You say 'don't do drugs' and yet it is the not the message do not do 'illegal drugs'.

You capture that ideal world that it is so hard for us mere mortals to achieve. However maybe the time is now with us to take a look at what matters to human beings and what sense of humanity, morality, ethics we have attained from the economic war chaos we are now part of.

To kind of anchor your message into thought and the mindset of people, we could correlate to the 10 commandments or maybe more so those Seven Deadly Sins.....If you mean give up prescribed medications, I would suggest be advised, check out price, the morals of Pharma but don't be foolish and obliterate medication and opt for living in a pole dagga hut scenario in the wilds of Mali and hope you can survive if you meningits, appendix, malaria, or any disease that causes death or for that matter improves the quality of life and the health of a person, child or animal for that matter.

The time is to take the good with the bad and move forward with a sense of courage.

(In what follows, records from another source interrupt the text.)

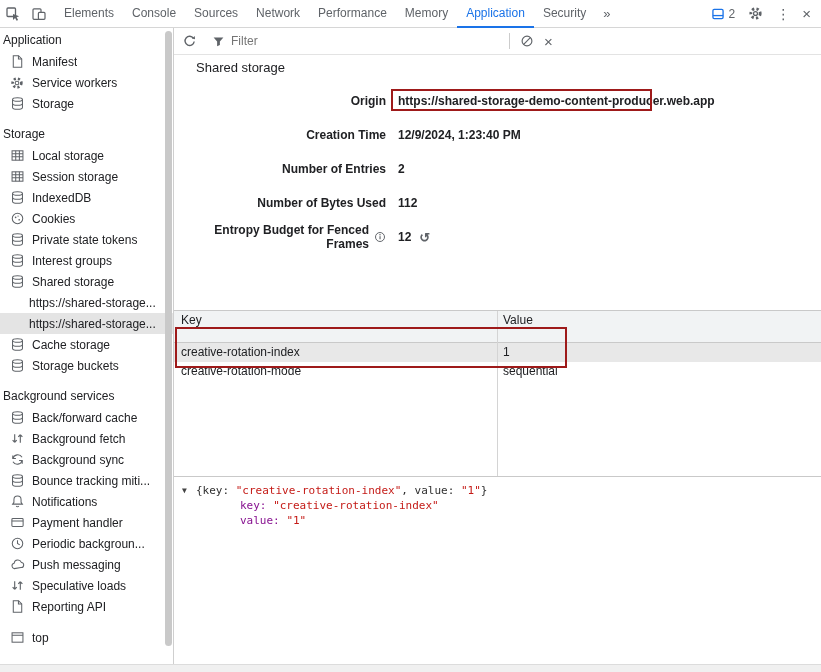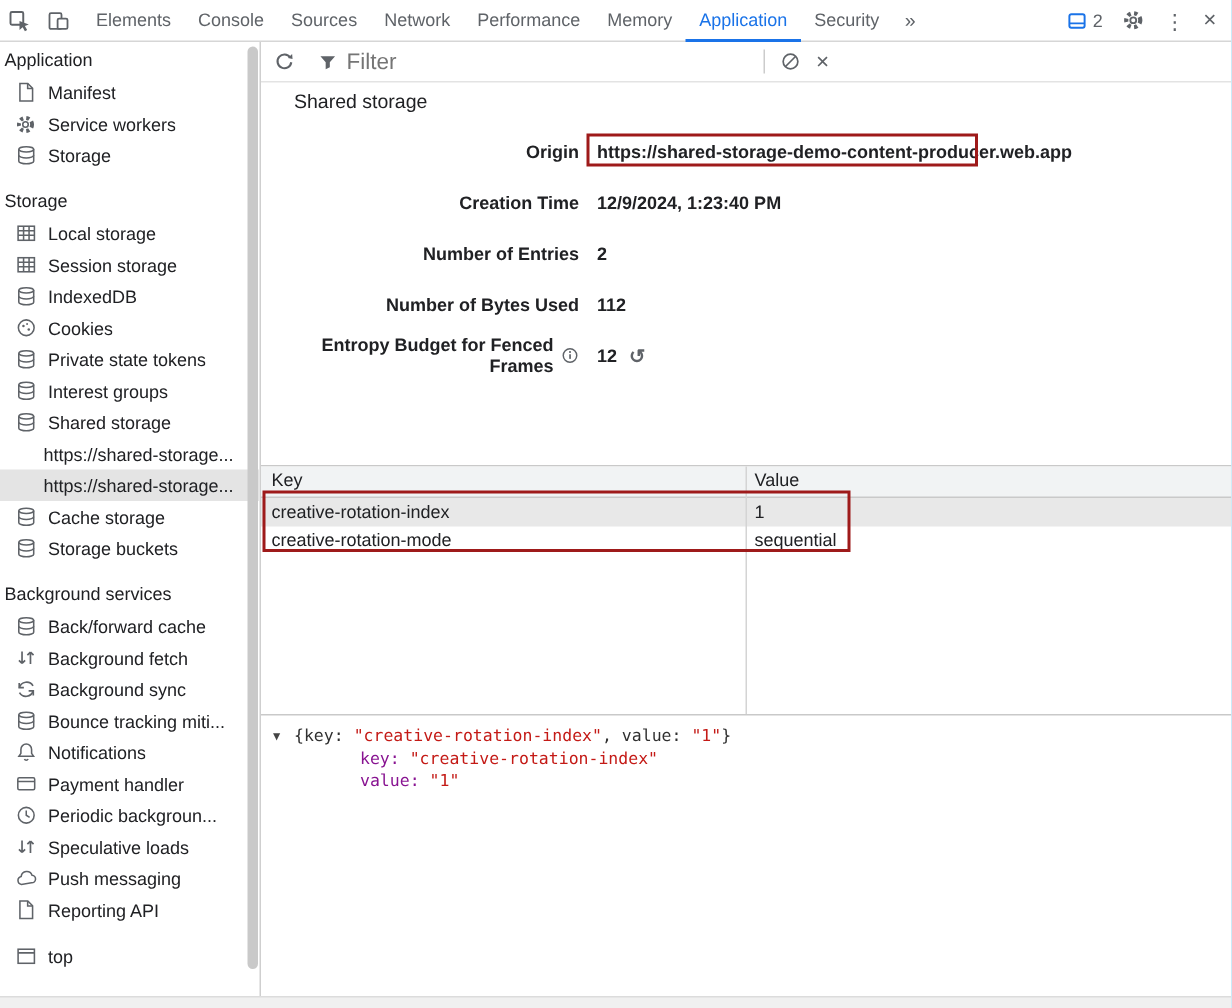--- a/index.html
+++ b/index.html
@@ -33,34 +33,34 @@
   .s-gap{height:10px;}
   .s-label{overflow:hidden;text-overflow:ellipsis;}
   .sb-track{position:absolute;top:3px;right:1px;width:7px;height:634px;}
   .sb-thumb{width:7px;height:97%;background:#c9c9c9;border-radius:4px;}
 
   
   .content{position:relative;flex:1;background:#fff;}
   .toolbar{height:27px;border-bottom:1px solid #e3e3e3;display:flex;align-items:center;padding:0 6px;gap:8px;}
   .t-btn{width:18px;height:18px;display:flex;align-items:center;justify-content:center;cursor:default;}
   .filter-box{display:flex;align-items:center;gap:6px;margin-left:6px;}
-  .filter-box input{border:none;outline:none;width:270px;font-family:"Liberation Sans",sans-serif;font-size:15px;color:#333;background:transparent;}
+  .filter-box input{border:none;outline:none;width:270px;font-family:"Liberation Sans",sans-serif;font-size:12px;color:#333;background:transparent;}
   .vdiv{width:1px;height:16px;background:#ccc;}
 
   .page-title{position:absolute;top:32px;left:22px;font-size:13px;font-weight:500;color:#202124;}
 
   .meta{position:absolute;top:56px;left:0;right:0;font-weight:bold;}
   .meta-row{display:grid;grid-template-columns:212px 1fr;height:34px;align-items:center;}
   .meta-label{display:flex;justify-content:flex-end;align-items:center;gap:5px;color:#202124;text-align:right;}
   .meta-value{padding-left:12px;color:#202124;display:flex;align-items:center;gap:8px;}
   .undo{color:#5f6368;font-size:13px;line-height:1;cursor:default;}
 
   .dtable{position:absolute;top:282px;left:0;right:0;height:166px;border-top:1px solid #c9c9c9;}
   .t-colline{position:absolute;left:323px;top:0;bottom:0;width:1px;background:#d4d4d4;}
-  .t-head{display:flex;height:21px;line-height:18px;background:#f1f3f4;border-bottom:1px solid #c9c9c9;color:#202124;}
+  .t-head{display:flex;height:32px;line-height:18px;background:#f1f3f4;border-bottom:1px solid #c9c9c9;color:#202124;}
   .cell1{width:323px;padding-left:7px;flex:none;overflow:hidden;}
   .cell2{flex:1;padding-left:6px;overflow:hidden;}
   .t-row{display:flex;height:19px;line-height:19px;cursor:default;}
   .t-row.sel{background:#e8e8e8;}
 
   .preview{position:absolute;top:448px;left:0;right:0;bottom:0;border-top:1px solid #c9c9c9;
            font-family:"DejaVu Sans Mono",monospace;font-size:11px;line-height:15px;padding:6px 0 0 8px;color:#303030;}
   .pv-caret{display:inline-block;width:14px;font-size:8px;color:#444;vertical-align:1px;cursor:default;}
   .pv-prop{padding-left:22px;}
   .pname{color:#881391;margin-left:36px;}
@@ -382,35 +382,35 @@
                 <circle cx="8" cy="8" r="5.6"></circle>
                 <path d="M8 4.6V8l2.4 1.5"></path>
               </g>
             </svg>
           </span>
         <span class="s-label">Periodic backgroun...</span>
       </div>
       <div class="s-item">
         <span class="s-icon">
             <svg width="15" height="15" viewBox="0 0 16 16">
+              <path fill="none" stroke="#5f6368" stroke-width="1.1" d="M4.6 12.4a2.9 2.9 0 0 1-.2-5.7 4 4 0 0 1 7.7-.9 2.7 2.7 0 0 1-.4 5.4z"></path>
+            </svg>
+          </span>
+        <span class="s-label">Push messaging</span>
+      </div>
+      <div class="s-item">
+        <span class="s-icon">
+            <svg width="15" height="15" viewBox="0 0 16 16">
               <g fill="none" stroke="#5f6368" stroke-width="1.2">
                 <path d="M5 3.5V12M5 12 2.8 9.8M5 12l2.2-2.2"></path>
                 <path d="M11 12.5V4M11 4 8.8 6.2M11 4l2.2 2.2"></path>
               </g>
             </svg>
           </span>
         <span class="s-label">Speculative loads</span>
-      </div>
-      <div class="s-item">
-        <span class="s-icon">
-            <svg width="15" height="15" viewBox="0 0 16 16">
-              <path fill="none" stroke="#5f6368" stroke-width="1.1" d="M4.6 12.4a2.9 2.9 0 0 1-.2-5.7 4 4 0 0 1 7.7-.9 2.7 2.7 0 0 1-.4 5.4z"></path>
-            </svg>
-          </span>
-        <span class="s-label">Push messaging</span>
       </div>
       <div class="s-item">
         <span class="s-icon">
             <svg width="15" height="15" viewBox="0 0 16 16">
               <g fill="none" stroke="#5f6368" stroke-width="1.1">
                 <path d="M3.5 1.8h5.6l3.4 3.4v9H3.5z"></path>
                 <path d="M9 1.8v3.5h3.5"></path>
               </g>
             </svg>
           </span>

We need to examine what we have gained and what has cost us dearly.

Given that the prior reference was to silent illnesses like mental health. I sincerely hope your are not suggesting that people stop taking medications particularly when they are prescribed by a Psychiatrist with a firm diagnosis made. There is too much interference by people out there who pretend they grasp mental health and conditions like bipolar. They judge, they make ardent suggestions but let me assure you for the person with bipolar when a so called 'episode' occurs, these are the people who run for the hills leaving it in the hands of the mental health professionals to control the mania or treat the depression. This is real disability that stacks people at the lowest rung of the ladder of vulnerability because even the Department of Health steals what is their entitlement for community health provision and hospitalisation for other areas where people can scream louder.

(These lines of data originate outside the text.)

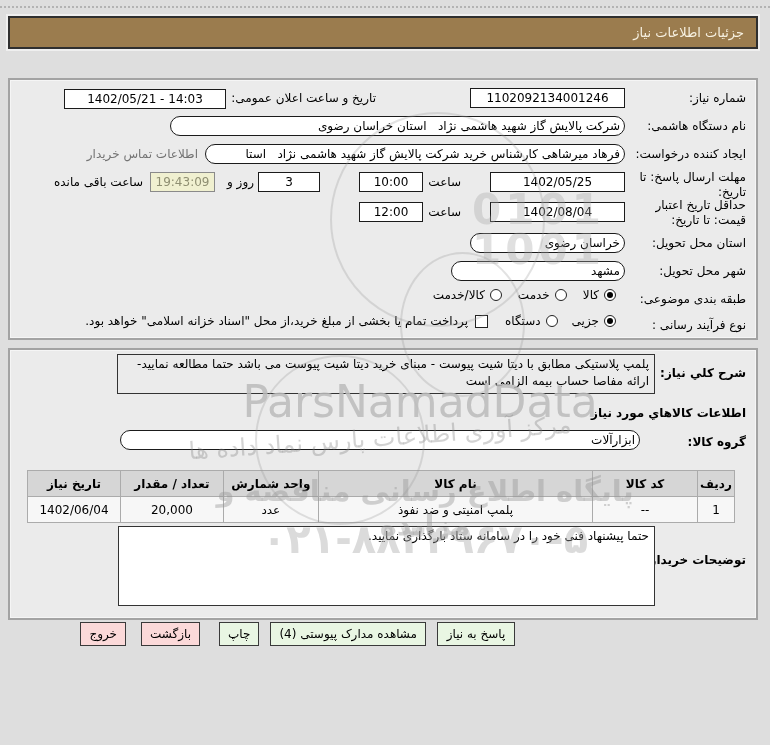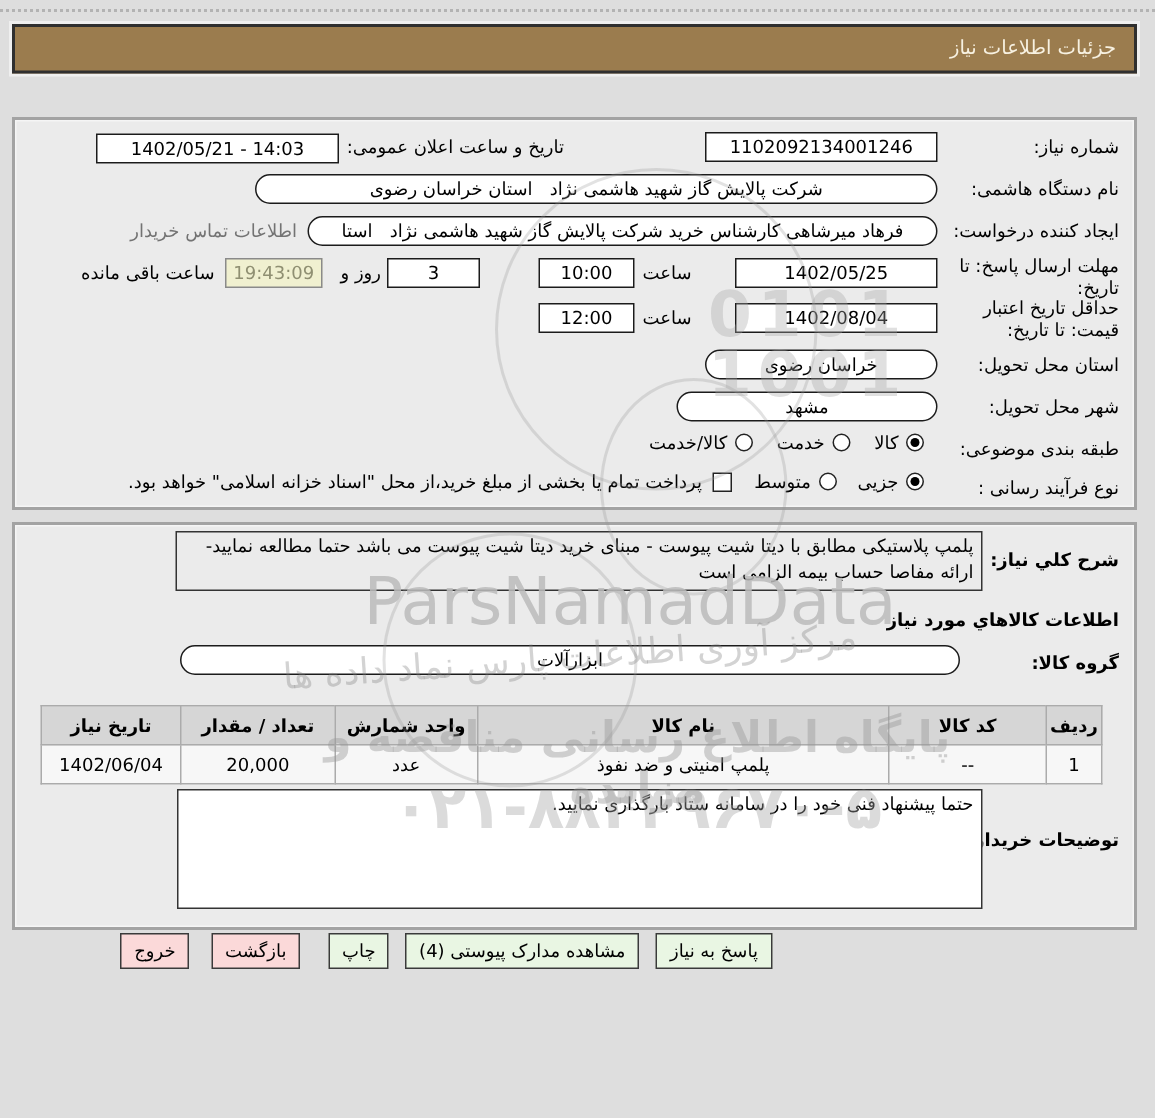--- a/index.html
+++ b/index.html
@@ -21,21 +21,21 @@
          border:2px solid #a3a3a3; box-shadow: inset 0 0 0 1px #f5f5f5; z-index:4; }
   .box1 { top:78px;  height:262px; }
   .box2 { top:348px; height:272px; }
 
   .lbl { position:absolute; text-align:right; line-height:15px; z-index:6; }
   .lbl.b { font-weight:bold; }
 
   .inp { position:absolute; background:#fff; border:1px solid #1b1b1b; height:20px;
          line-height:18px; font-size:12px; overflow:hidden; white-space:pre; z-index:6; }
   .inp.center { text-align:center; }
-  .inp.rt { text-align:center; padding:0 4px;border-radius:10px; }
+  .inp.rt { text-align:right; padding:0 4px;border-radius:10px; }
   .ltr { direction:ltr; unicode-bidi:embed; }
 
   .link { position:absolute; color:#737373; cursor:pointer; z-index:6; }
 
   .count { background:#f0f0d0; color:#8f8f72; border:1px solid #8a8a8a; }
 
   .opts { position:absolute; display:flex; direction:rtl; align-items:center;
           gap:16px; z-index:6; }
   .opt  { display:flex; align-items:center; gap:5px; }
   .radio { width:12px; height:12px; border:1px solid #222; border-radius:50%;
@@ -148,21 +148,21 @@
       </div>
 
     <div class="lbl" style="top:238px; right:10px;">نوع فرآیند رسانی :</div>
     <div class="opts" style="top:234px; right:140px; gap:14px;">
         <span class="opt">
           <span class="radio sel"></span>
           <span>جزیی</span>
         </span>
         <span class="opt">
           <span class="radio"></span>
-          <span>متوسط</span>
+          <span>دستگاه</span>
         </span>
       </div>
     <div class="opts" style="top:234px; right:268px; gap:7px;">
       <span class="checkbox"></span>
       <span class="chk-text">پرداخت تمام یا بخشی از مبلغ خرید،از محل "اسناد خزانه اسلامی" خواهد بود.</span>
     </div>
   </div>
 
   <div class="box box2">
     <div class="lbl b" style="top:16px; right:10px;">شرح کلي نیاز:</div>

People forget that Ireland used to house over 20,000 people in those stark Victorian mental hospitals throughout the Republic. Some of these properties and lands were fiancial assets that were sold in the Tiger days for vast sums of money with the promise that Ireland would provide a proper community care service to provide for the people who were released (I say released because they were prisoners to a regime called mental health asylums...'behind the walls'. £35,000m was earmarked for last year but those quangos like the Mental Health Commission who lounge around D4 failed dismally to ensure the payment did not even get paid in the year it was supposed to be used. However, we are supposed to have it included with this year's £35m allocation. Watch this space.

People with disabilities, and particularly those in the neuro-psychiatric spectrum, in times of hardship are extremely vulnerable categories to be placed in. People who once had time, now have their own problems and exclusion and isolation occurs. Today, the march by the Unions is fighting Austerity but that subset called mental health is near oblivion even though experience will tell you that this recession, the loss of jobs, the reduction in salaries, are all precipitating factors towards an onset of mental illness.

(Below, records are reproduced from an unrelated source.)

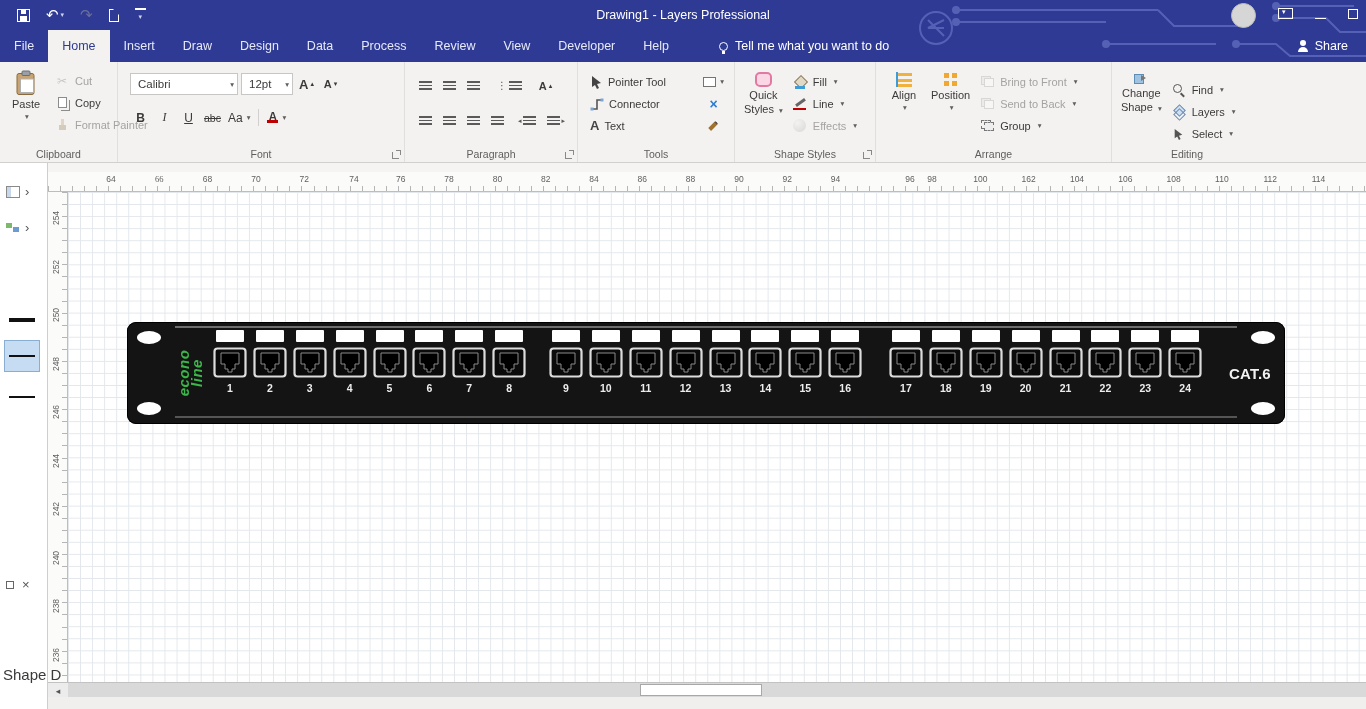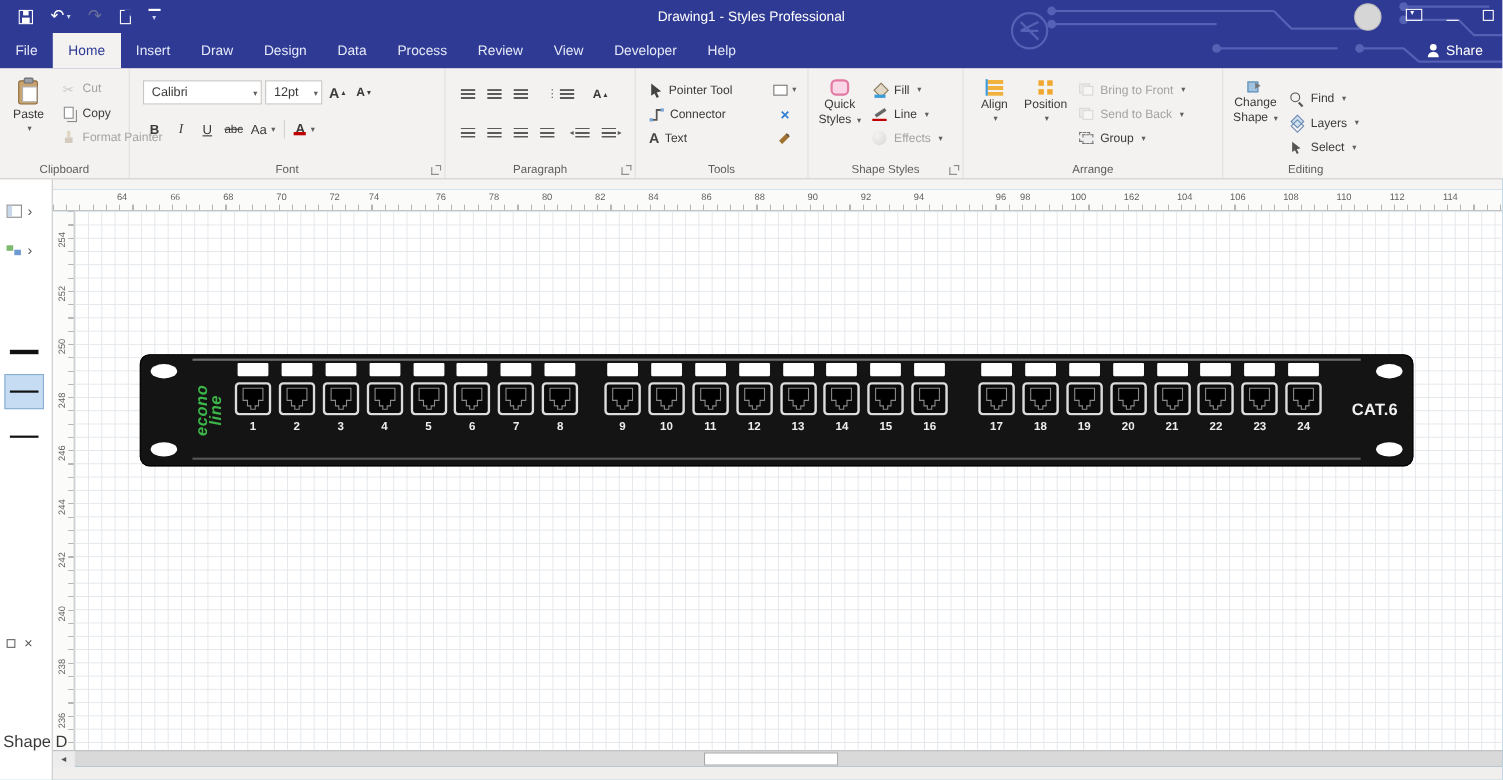--- a/index.html
+++ b/index.html
@@ -185,40 +185,44 @@
       <span class="tb-btn">
           <span class="i-page"></span>
         </span>
       <span class="tb-btn">
           <span class="acol">
             <span class="i-qat"></span>
             <span class="caret-sm">▾</span>
           </span>
         </span>
     </div>
-    <div class="title">Drawing1  -  Styles Professional</div>
+    <div class="title">Drawing1  -  Layers Professional</div>
     <div class="win">
       <span class="avatar"></span>
       <span><span class="i-winopts"></span></span>
       <span><span class="i-min"></span></span>
       <span><span class="i-max"></span></span>
     </div>
   </div>
   <div class="tabrow">
     <div class="tab">File</div>
     <div class="tab active">Home</div>
     <div class="tab">Insert</div>
     <div class="tab">Draw</div>
     <div class="tab">Design</div>
     <div class="tab">Data</div>
     <div class="tab">Process</div>
     <div class="tab">Review</div>
     <div class="tab">View</div>
     <div class="tab">Developer</div>
     <div class="tab">Help</div>
+    <div class="tellme">
+        <span class="i-bulb"></span>
+        <span>Tell me what you want to do</span>
+      </div>
     <div class="share">
         <span class="i-person"></span>
         <span>Share</span>
       </div>
   </div>
 </div>
 
 <div class="ribbon">
 
   <div class="rgroup" style="width:118px">
@@ -508,21 +512,21 @@
 </div>
 
 <div class="workspace">
   <div class="topgap"></div>
   <div class="hruler">
       <span class="hnum" style="left: 53px;">64</span>
       <span class="hnum" style="left: 101.3px; font-family: Liberation Serif, serif;">66</span>
       <span class="hnum" style="left: 149.6px;">68</span>
       <span class="hnum" style="left: 197.9px;">70</span>
       <span class="hnum" style="left: 246.2px;">72</span>
-      <span class="hnum" style="left: 282px;">74</span>
+      <span class="hnum" style="left: 296px;">74</span>
       <span class="hnum" style="left: 342.8px;">76</span>
       <span class="hnum" style="left: 391.1px;">78</span>
       <span class="hnum" style="left: 439.4px;">80</span>
       <span class="hnum" style="left: 487.7px;">82</span>
       <span class="hnum" style="left: 536px;">84</span>
       <span class="hnum" style="left: 584.3px;">86</span>
       <span class="hnum" style="left: 632.6px;">88</span>
       <span class="hnum" style="left: 680.9px;">90</span>
       <span class="hnum" style="left: 729.2px;">92</span>
       <span class="hnum" style="left: 777.5px;">94</span>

So beware about medications. If you are depressed. Go to a doctor. Your mental health is your wealth. Without it in Ireland, there is stigma, there is isolation, there is suicide, there is a grossly inadequate public health system with no-one really fighting for those who need the public health system to provide for them. Take a look at Baggot Street Hospital Community non health services, Dublin 4, for example. Desperation on a Saturday night is phoning the Samaritans, I would suggest.